• [Requirement 1] In the style transfer README, why does the framework use the decade label on its paintings and music recordings? Answer in one to three sentences.
• [Requirement 2] According to the style transfer README, on which dataset are the experiments conducted?
• [Requirement 3] Switch "music piece" to "audio clip" in the style transfer README, then write out the passage from "The official PyTorch" to "condition music piece.".

• [Document extract]
⁂
Crossing You in Style: Cross-modal Style Transfer from Music to Visual Arts

The official PyTorch implementation of our ACM Multimedia 2020 paper. With our proposed framework, we can stylized the given image with another condition music piece.

Abstract

Music-to-visual style transfer is a challenging yet important cross-modal learning problem in the practice of creativity. Its major difference from the traditional image style transfer problem is that the style information is provided by music rather than images. Assuming that musical features can be properly mapped to visual contents through semantic links between the two domains, we solve the music-to-visual style transfer problem in two steps: music visualization and style transfer. The music visualization network utilizes an encoder-generator architecture with a conditional generative adversarial network to generate image-based music representations from music data. This network is integrated with an image style transfer method to accomplish the style transfer process. Experiments are conducted on WikiArt-IMSLP, a newly compiled dataset including Western music recordings and paintings listed by decades. By utilizing such a label to learn the semantic connection between paintings and music, we demonstrate that the proposed framework can generate diverse image style representations from a music piece, and these representations can unveil certain art forms of the same era. Subjective testing results also emphasize the role of the era label in improving the perceptual quality on the compatibility between music and visual content.

Paper

Please cite our paper if you think our research or dataset for your research. * indicates equal contributions

Cheng-Che Lee*, Wan-Yi Lin*, Yen-Ting Shih, Pei-Yi Patricia Kuo, and Li Su, "Crossing You in Style: Cross-modal Style Transfer from Music to Visual Arts", in ACM International Conference on Multimedia, 2020.

@inproceedings{lee2020crossing,
  title={Crossing You in Style: Cross-modal Style Transfer from Music to Visual Arts},
  author={Lee, Cheng-Che and Lin, Wan-Yi and Shih, Yen-Ting and Kuo, Pei-Yi and Su, Li},
  booktitle={Proceedings of the 28th ACM International Conference on Multimedia},
  pages={3219--3227},
  year={2020}
}

Method

Prerequisite

torch 0.4.1
torchvision 0.2.1
librosa 0.7.1
python 3.5.2
cupy (for linear style transfer)
pynvrtc (for linear style transfer)

Model Evaluation

Generate Music Style Representation

Download the pretrained model; place the model in ./Source.
⁂
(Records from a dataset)
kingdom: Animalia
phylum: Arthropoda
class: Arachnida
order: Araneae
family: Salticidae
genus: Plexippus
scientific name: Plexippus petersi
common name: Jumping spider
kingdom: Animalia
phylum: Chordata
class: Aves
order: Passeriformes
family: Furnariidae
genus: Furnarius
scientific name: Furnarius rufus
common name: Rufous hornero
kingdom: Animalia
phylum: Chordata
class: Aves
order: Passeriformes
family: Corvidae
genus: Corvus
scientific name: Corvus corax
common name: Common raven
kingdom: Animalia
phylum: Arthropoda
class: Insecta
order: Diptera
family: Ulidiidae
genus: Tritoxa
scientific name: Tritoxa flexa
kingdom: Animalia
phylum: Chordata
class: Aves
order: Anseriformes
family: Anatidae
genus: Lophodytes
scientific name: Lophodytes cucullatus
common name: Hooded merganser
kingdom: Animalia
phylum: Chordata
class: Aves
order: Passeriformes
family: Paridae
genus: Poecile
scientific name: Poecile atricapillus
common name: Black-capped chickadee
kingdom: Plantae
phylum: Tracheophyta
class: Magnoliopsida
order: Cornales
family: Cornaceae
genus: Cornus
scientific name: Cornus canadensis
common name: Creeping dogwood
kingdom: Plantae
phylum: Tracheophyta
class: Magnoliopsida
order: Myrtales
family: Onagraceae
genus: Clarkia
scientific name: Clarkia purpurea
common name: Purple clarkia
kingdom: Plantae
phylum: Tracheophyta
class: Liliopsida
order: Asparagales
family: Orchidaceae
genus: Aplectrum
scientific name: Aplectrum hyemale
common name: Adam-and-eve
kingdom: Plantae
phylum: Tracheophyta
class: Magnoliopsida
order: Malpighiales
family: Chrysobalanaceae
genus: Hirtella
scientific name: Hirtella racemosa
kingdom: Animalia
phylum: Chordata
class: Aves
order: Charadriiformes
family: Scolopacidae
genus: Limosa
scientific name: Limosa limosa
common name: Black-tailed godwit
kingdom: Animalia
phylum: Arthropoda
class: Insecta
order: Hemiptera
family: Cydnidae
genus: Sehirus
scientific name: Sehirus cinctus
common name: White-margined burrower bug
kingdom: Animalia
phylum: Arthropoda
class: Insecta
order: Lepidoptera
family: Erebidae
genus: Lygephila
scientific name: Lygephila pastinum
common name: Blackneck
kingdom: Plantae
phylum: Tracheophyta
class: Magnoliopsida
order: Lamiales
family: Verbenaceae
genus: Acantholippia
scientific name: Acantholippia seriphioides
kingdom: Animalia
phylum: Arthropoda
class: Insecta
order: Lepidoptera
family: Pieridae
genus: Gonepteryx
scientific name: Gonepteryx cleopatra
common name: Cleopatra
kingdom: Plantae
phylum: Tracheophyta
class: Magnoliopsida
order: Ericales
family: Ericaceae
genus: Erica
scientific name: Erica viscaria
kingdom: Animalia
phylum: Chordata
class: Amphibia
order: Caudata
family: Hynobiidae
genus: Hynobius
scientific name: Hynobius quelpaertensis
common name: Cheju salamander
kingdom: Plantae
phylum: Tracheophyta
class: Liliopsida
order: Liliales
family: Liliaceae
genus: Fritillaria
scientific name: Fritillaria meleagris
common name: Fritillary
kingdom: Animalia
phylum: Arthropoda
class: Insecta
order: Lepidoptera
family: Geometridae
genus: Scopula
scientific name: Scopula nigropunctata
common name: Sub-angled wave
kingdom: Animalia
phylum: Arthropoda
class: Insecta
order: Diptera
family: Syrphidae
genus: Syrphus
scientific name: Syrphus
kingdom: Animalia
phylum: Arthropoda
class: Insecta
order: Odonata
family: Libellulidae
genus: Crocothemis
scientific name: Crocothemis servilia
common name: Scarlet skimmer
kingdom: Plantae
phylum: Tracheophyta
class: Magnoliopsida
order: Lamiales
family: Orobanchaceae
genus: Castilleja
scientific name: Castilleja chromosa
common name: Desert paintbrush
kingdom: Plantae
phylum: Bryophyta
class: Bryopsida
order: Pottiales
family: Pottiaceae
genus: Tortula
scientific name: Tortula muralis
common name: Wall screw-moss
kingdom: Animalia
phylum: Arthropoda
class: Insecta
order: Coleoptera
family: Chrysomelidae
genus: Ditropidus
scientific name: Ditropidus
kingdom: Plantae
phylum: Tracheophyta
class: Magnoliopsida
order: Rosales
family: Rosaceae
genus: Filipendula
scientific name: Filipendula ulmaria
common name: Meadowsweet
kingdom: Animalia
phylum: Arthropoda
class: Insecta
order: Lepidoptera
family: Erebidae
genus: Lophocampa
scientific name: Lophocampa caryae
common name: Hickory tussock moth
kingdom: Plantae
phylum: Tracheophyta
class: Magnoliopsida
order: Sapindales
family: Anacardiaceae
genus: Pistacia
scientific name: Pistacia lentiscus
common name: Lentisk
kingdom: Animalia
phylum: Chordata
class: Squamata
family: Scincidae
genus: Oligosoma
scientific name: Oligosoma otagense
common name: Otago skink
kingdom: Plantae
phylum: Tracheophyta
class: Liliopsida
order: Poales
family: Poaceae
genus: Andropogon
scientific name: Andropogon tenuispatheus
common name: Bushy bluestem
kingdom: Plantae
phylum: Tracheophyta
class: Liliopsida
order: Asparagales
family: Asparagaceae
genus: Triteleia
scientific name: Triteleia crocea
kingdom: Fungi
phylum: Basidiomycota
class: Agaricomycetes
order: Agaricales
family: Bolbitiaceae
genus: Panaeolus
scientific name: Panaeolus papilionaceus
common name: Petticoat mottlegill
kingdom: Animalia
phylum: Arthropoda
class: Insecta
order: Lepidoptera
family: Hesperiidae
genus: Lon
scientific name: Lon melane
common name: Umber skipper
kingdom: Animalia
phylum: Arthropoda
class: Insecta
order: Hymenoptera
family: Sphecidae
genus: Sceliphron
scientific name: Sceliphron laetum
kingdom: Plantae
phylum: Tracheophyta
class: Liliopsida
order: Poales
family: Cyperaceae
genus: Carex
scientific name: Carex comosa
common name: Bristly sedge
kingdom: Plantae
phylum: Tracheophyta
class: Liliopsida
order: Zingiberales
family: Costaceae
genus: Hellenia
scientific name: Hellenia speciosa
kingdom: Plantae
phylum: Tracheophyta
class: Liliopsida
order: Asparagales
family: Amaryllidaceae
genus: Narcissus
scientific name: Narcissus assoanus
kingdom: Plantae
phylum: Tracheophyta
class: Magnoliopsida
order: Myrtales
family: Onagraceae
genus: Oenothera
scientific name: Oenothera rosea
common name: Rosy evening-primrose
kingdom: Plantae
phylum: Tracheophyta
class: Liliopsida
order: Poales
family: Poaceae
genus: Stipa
⁂
• [Result 1] The decade label is used to learn the semantic connection between paintings and music. With it, the framework can generate diverse image style representations from a music piece, and those representations can reveal certain art forms of the same era.

• [Result 2] WikiArt-IMSLP.

• [Result 3]
The official PyTorch implementation of our ACM Multimedia 2020 paper. With our proposed framework, we can stylized the given image with another condition audio clip.